═══ Information supplied

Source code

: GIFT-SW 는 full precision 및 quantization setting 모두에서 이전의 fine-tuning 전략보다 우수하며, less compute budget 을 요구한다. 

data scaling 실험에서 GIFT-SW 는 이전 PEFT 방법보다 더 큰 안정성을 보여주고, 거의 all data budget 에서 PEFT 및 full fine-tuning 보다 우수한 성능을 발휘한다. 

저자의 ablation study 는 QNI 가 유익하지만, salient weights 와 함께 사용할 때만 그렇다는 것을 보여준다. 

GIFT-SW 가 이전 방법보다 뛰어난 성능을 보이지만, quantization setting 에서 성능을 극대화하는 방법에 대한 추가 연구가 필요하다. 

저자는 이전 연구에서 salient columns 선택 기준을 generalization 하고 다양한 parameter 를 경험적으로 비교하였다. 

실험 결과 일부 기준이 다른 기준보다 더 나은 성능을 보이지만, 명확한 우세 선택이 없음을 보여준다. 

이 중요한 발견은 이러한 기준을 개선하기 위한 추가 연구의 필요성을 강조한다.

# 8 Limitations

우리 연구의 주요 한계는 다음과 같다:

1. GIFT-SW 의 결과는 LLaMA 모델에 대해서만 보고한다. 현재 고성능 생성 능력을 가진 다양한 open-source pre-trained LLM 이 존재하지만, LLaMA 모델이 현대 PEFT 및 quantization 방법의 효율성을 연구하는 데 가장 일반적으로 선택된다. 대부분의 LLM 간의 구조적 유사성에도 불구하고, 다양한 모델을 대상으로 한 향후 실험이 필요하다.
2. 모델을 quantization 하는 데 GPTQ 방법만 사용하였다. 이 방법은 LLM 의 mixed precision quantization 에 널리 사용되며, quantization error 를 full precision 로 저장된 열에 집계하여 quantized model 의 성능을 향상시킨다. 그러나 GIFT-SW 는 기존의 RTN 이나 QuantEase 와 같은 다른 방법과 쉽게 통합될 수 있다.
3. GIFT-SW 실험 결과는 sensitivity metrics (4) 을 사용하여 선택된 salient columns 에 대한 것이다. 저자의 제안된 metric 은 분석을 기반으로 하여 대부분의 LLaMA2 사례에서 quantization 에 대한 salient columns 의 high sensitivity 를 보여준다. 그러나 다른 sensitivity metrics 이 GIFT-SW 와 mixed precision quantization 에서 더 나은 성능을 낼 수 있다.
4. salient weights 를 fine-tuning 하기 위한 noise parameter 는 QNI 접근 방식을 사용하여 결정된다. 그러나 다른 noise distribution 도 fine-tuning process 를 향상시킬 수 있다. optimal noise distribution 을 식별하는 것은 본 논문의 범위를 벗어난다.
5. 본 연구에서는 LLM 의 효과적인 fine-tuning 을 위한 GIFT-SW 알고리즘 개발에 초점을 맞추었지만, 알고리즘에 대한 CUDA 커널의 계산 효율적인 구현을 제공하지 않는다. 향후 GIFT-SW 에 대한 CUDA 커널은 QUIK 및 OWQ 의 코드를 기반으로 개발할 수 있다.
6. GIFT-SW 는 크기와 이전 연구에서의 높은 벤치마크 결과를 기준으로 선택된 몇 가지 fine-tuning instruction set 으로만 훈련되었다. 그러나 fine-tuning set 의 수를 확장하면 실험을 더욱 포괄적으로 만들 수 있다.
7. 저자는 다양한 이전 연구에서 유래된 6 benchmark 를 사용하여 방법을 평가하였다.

══════

Reproduce the listing above exactly from the line containing "4. salient weights" through its last line, with both of those lines included.

## Exercise response
4. salient weights 를 fine-tuning 하기 위한 noise parameter 는 QNI 접근 방식을 사용하여 결정된다. 그러나 다른 noise distribution 도 fine-tuning process 를 향상시킬 수 있다. optimal noise distribution 을 식별하는 것은 본 논문의 범위를 벗어난다.
5. 본 연구에서는 LLM 의 효과적인 fine-tuning 을 위한 GIFT-SW 알고리즘 개발에 초점을 맞추었지만, 알고리즘에 대한 CUDA 커널의 계산 효율적인 구현을 제공하지 않는다. 향후 GIFT-SW 에 대한 CUDA 커널은 QUIK 및 OWQ 의 코드를 기반으로 개발할 수 있다.
6. GIFT-SW 는 크기와 이전 연구에서의 높은 벤치마크 결과를 기준으로 선택된 몇 가지 fine-tuning instruction set 으로만 훈련되었다. 그러나 fine-tuning set 의 수를 확장하면 실험을 더욱 포괄적으로 만들 수 있다.
7. 저자는 다양한 이전 연구에서 유래된 6 benchmark 를 사용하여 방법을 평가하였다.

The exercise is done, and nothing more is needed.